EXCERTO SELECIONADO
##############################

A BANDA DA SEMANA DO PAULO ANDRÉ (Reloaded) – OvO

Depois de uma (dupla) pausa festiva nesta rubrica, entramos em 2014 a pés juntos – podia ter sido com o direito mas não vamos ser supersticiosos. E acumulam-se as razões, dentro e fora de Portugal, para que este seja mais um ano musicalmente em grande, tanto em termos de edições como no que diz respeito a propostas de concertos e festivais. 2013, aliás, foi sem dúvida mais um ano que teve tudo para todos os gostos. Basta passar os olhos pelas diversas listas de fim de ano no número deste mês da LOUD! para perceber isso.

Depois de ter encerrado o defunto ano com os norte-americanos Whores (faltou o vinho verde), viramos a página do calendário dando novo salto para o outro lado do Atlântico e aterrando (de novo) em Itália. Falámos dos Zolle na primeira edição “reloaded” e agora encetamos um novo ano com os seus conterrâneos OvO. Não são estrelados nem mexidos mas têm o potencial para fritar a cabeça de qualquer um com o seu experimentalismo exacerbado, como pudemos comprovar na Invicta em 2011, durante a primeira edição do Amplifest.

##############################

TAREFA PEDIDA
Segundo o excerto, em que evento e em que ano foi possível comprovar na Invicta o experimentalismo dos OvO? O material que se segue não tem qualquer relação com o excerto.

DADOS APRESENTADOS
##############################

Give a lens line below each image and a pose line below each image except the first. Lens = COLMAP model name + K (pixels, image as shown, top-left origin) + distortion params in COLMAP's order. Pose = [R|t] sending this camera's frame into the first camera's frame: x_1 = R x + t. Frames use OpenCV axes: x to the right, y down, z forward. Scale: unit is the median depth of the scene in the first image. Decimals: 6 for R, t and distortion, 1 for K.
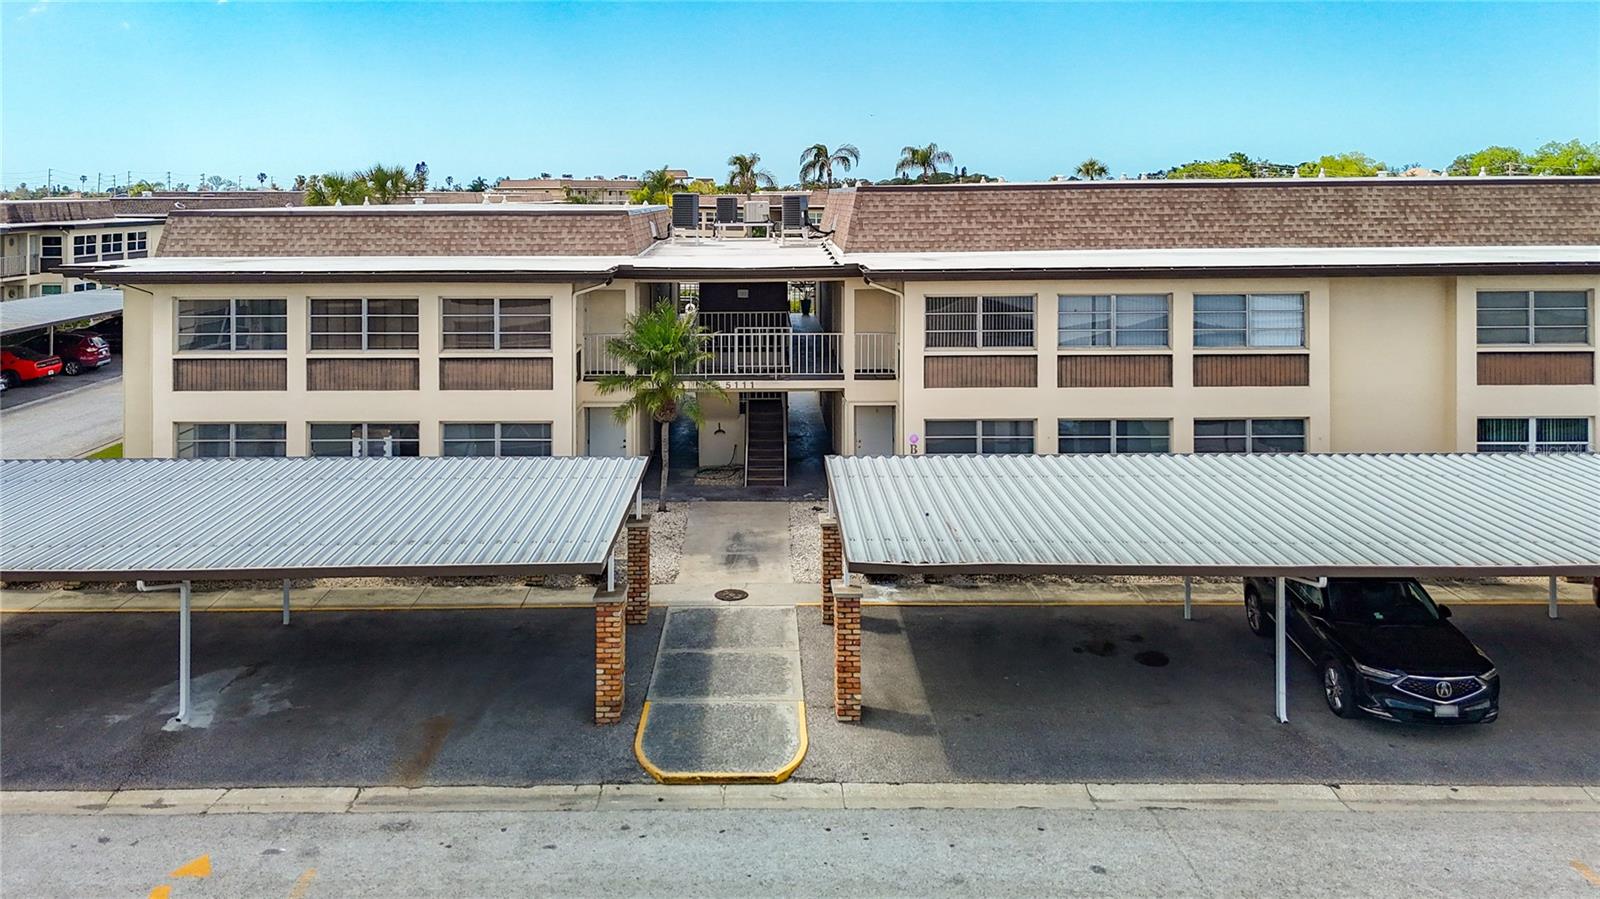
lens RADIAL K [[1282.8, 0, 759.7], [0, 1282.8, 308.3], [0, 0, 1]] dist [0.105505, -0.133778]
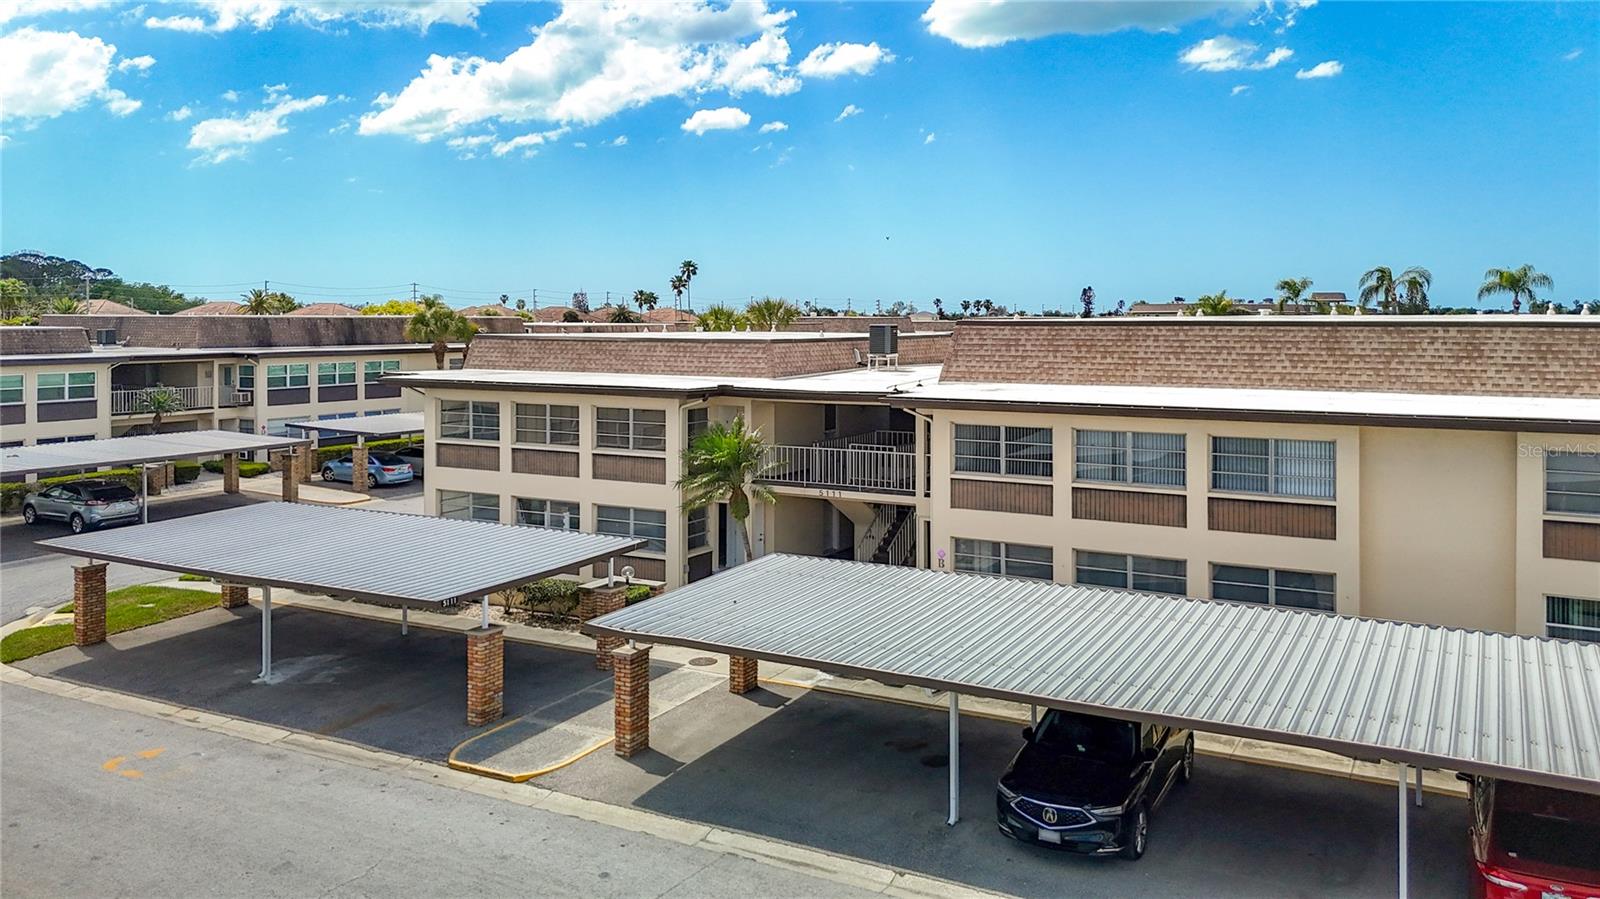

##############################

RESPOSTA À TAREFA
Na primeira edição do Amplifest, em 2011.